Excerpted records:
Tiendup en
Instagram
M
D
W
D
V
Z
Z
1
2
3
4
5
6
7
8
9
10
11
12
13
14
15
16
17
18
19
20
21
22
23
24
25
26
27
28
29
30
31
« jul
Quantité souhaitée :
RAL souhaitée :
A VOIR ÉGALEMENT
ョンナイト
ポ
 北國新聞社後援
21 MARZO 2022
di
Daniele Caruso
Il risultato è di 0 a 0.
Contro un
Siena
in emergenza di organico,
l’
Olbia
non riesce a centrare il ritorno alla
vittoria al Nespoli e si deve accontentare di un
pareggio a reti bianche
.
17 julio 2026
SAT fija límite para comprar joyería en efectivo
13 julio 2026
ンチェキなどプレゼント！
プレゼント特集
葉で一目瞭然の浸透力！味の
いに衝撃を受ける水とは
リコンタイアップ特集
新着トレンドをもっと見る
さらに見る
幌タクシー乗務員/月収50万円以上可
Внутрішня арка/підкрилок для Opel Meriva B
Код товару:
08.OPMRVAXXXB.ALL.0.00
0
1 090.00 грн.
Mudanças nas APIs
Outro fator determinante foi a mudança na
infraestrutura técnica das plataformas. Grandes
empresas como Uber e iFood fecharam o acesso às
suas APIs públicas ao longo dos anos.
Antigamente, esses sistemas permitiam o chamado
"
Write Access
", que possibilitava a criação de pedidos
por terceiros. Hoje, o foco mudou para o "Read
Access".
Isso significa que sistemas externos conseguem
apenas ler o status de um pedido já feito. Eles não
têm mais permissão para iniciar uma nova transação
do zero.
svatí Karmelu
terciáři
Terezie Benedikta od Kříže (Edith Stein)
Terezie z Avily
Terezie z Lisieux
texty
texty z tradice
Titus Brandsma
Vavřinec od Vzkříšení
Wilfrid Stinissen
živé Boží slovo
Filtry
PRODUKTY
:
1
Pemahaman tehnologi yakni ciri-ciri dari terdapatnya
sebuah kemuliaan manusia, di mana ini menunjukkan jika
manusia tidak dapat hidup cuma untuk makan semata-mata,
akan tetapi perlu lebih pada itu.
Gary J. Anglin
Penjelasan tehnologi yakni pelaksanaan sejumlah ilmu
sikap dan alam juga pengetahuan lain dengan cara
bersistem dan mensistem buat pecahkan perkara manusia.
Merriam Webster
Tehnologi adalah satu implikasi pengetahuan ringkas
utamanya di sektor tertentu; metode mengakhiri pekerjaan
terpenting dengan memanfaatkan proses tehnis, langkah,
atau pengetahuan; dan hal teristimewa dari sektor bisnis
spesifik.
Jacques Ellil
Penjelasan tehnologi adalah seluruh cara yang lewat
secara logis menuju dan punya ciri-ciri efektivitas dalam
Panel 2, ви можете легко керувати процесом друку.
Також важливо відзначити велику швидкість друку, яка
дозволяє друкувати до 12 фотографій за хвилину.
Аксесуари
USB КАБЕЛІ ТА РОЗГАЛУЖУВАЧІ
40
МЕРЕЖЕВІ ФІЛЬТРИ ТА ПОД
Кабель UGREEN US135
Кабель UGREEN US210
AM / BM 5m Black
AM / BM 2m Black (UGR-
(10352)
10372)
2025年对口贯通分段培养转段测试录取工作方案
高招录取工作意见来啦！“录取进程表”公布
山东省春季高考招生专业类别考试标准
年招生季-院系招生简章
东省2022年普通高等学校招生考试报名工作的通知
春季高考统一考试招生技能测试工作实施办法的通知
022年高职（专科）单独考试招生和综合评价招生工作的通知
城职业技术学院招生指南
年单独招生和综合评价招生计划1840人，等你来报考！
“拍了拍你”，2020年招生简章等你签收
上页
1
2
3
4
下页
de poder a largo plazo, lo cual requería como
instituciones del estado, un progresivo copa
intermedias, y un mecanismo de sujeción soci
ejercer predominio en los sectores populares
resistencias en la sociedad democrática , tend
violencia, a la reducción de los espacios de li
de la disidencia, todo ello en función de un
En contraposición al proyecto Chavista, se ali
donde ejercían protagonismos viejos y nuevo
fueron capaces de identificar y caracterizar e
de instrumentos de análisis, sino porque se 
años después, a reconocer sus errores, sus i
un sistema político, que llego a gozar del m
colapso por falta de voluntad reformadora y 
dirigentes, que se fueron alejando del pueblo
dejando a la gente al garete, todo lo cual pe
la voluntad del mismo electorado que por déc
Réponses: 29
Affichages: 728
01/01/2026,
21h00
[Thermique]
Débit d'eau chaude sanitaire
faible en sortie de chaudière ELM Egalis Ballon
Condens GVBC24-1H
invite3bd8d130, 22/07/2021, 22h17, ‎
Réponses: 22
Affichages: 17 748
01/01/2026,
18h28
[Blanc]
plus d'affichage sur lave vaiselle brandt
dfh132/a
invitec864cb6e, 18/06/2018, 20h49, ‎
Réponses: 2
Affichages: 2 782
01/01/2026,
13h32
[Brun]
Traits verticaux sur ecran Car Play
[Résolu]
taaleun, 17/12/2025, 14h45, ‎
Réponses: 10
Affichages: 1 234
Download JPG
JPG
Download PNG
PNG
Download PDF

Work request: Starting with the first line of the records and going on through the line that contains "pareggio a reti bianche", reproduce the lines with "Siena" changed to "Pisa" and everything else left as it is.

Answer for this exercise:
Tiendup en
Instagram
M
D
W
D
V
Z
Z
1
2
3
4
5
6
7
8
9
10
11
12
13
14
15
16
17
18
19
20
21
22
23
24
25
26
27
28
29
30
31
« jul
Quantité souhaitée :
RAL souhaitée :
A VOIR ÉGALEMENT
ョンナイト
ポ
 北國新聞社後援
21 MARZO 2022
di
Daniele Caruso
Il risultato è di 0 a 0.
Contro un
Pisa
in emergenza di organico,
l’
Olbia
non riesce a centrare il ritorno alla
vittoria al Nespoli e si deve accontentare di un
pareggio a reti bianche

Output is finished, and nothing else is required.